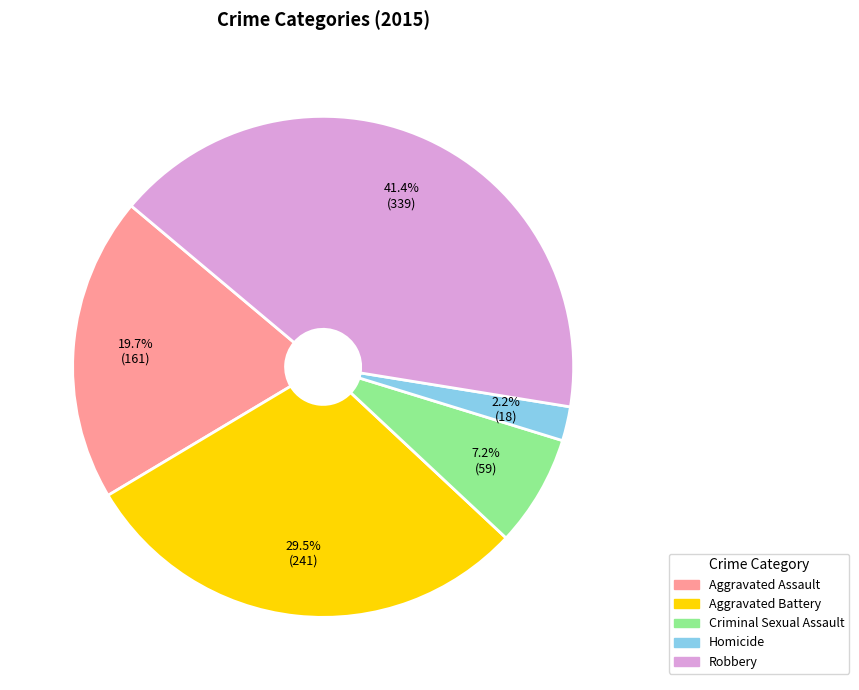

How many segments does this pie chart have?

5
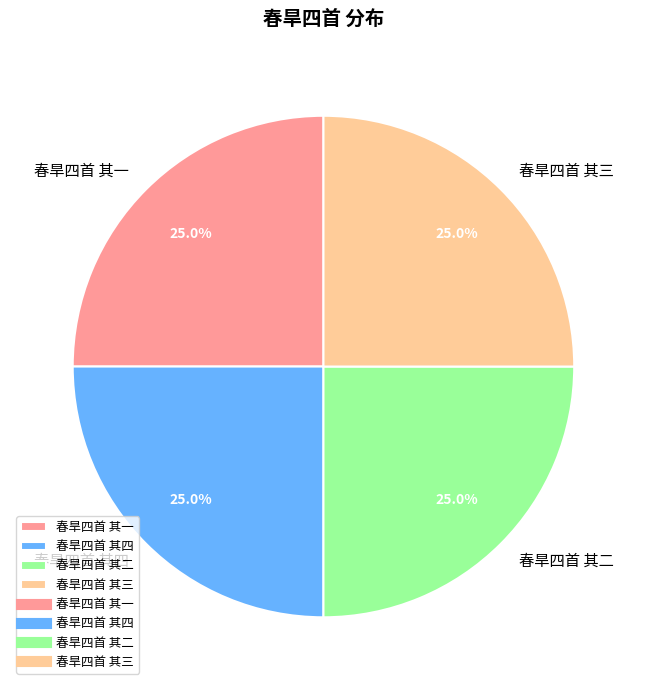

Is it true that 春旱四首 其三 is 33% of the pie?

False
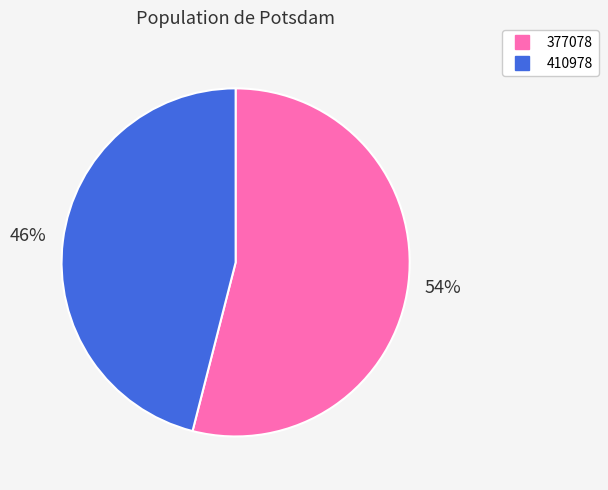

To the nearest percent, what is the average slice percentage?

50%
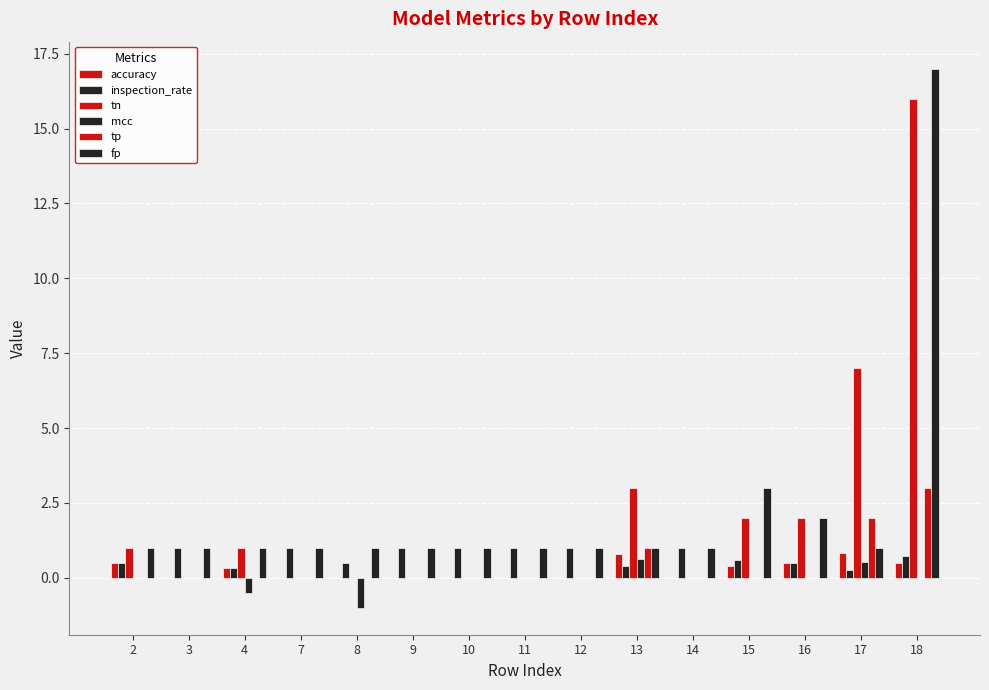

What is the sum of all mcc values?

-0.4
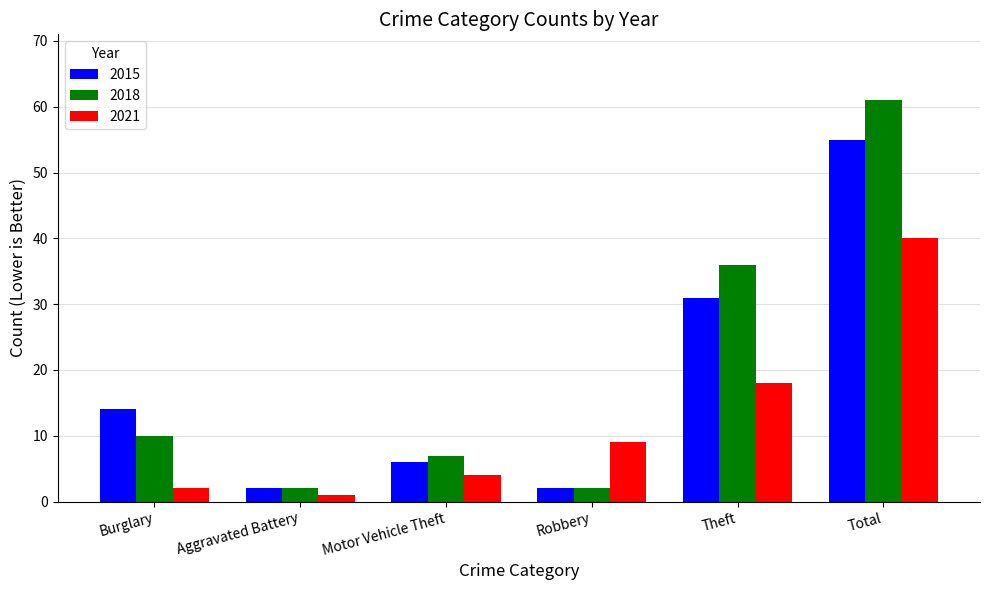

Reading right to left, what are all the values shown in this chart?

2015: 55	31	2	6	2	14
2018: 61	36	2	7	2	10
2021: 40	18	9	4	1	2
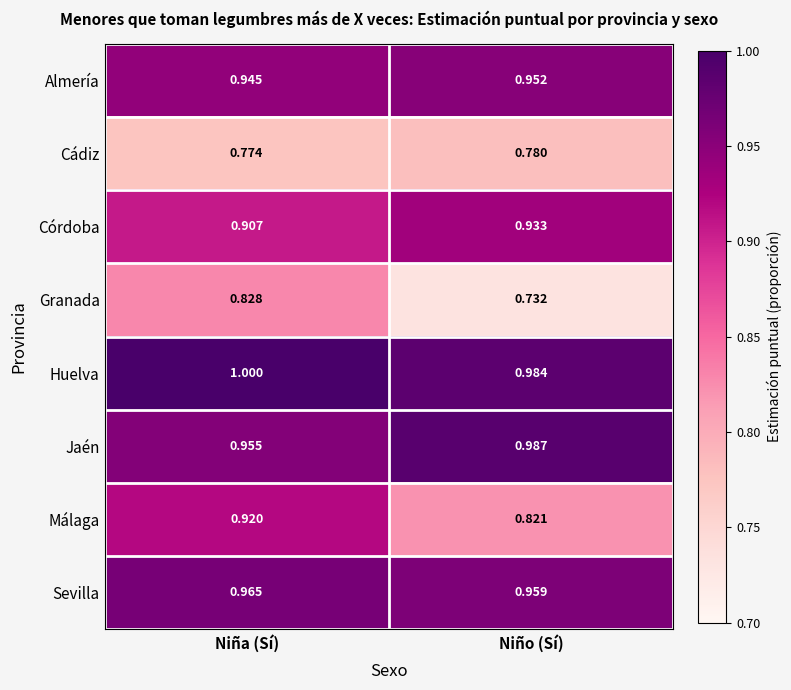

At which label is Huelva closest to 0?

Niño (Sí)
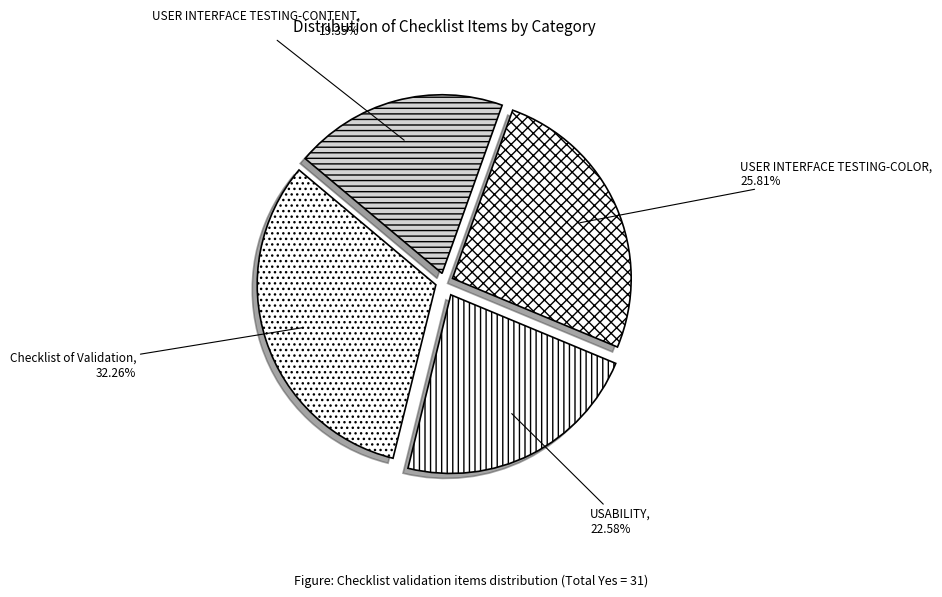

What percentage is the Checklist of Validation slice, to the nearest percent?

32%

□ □ □ □

** TASK TO COMPLETE **
Convert the records above into a Markdown table with the columns Row and Line, giving each line its own numbered row. Skip blank lines and leave the pictures out.

** ANSWER SPACE **
| Row | Line |
|---|---|
| 1 | How many segments does this pie chart have? |
| 2 | 5 |
| 3 | Is it true that 春旱四首 其三 is 33% of the pie? |
| 4 | False |
| 5 | To the nearest percent, what is the average slice percentage? |
| 6 | 50% |
| 7 | What is the sum of all mcc values? |
| 8 | -0.4 |
| 9 | Reading right to left, what are all the values shown in this chart? |
| 10 | 2015: 55	31	2	6	2	14 |
| 11 | 2018: 61	36	2	7	2	10 |
| 12 | 2021: 40	18	9	4	1	2 |
| 13 | At which label is Huelva closest to 0? |
| 14 | Niño (Sí) |
| 15 | What percentage is the Checklist of Validation slice, to the nearest percent? |
| 16 | 32% |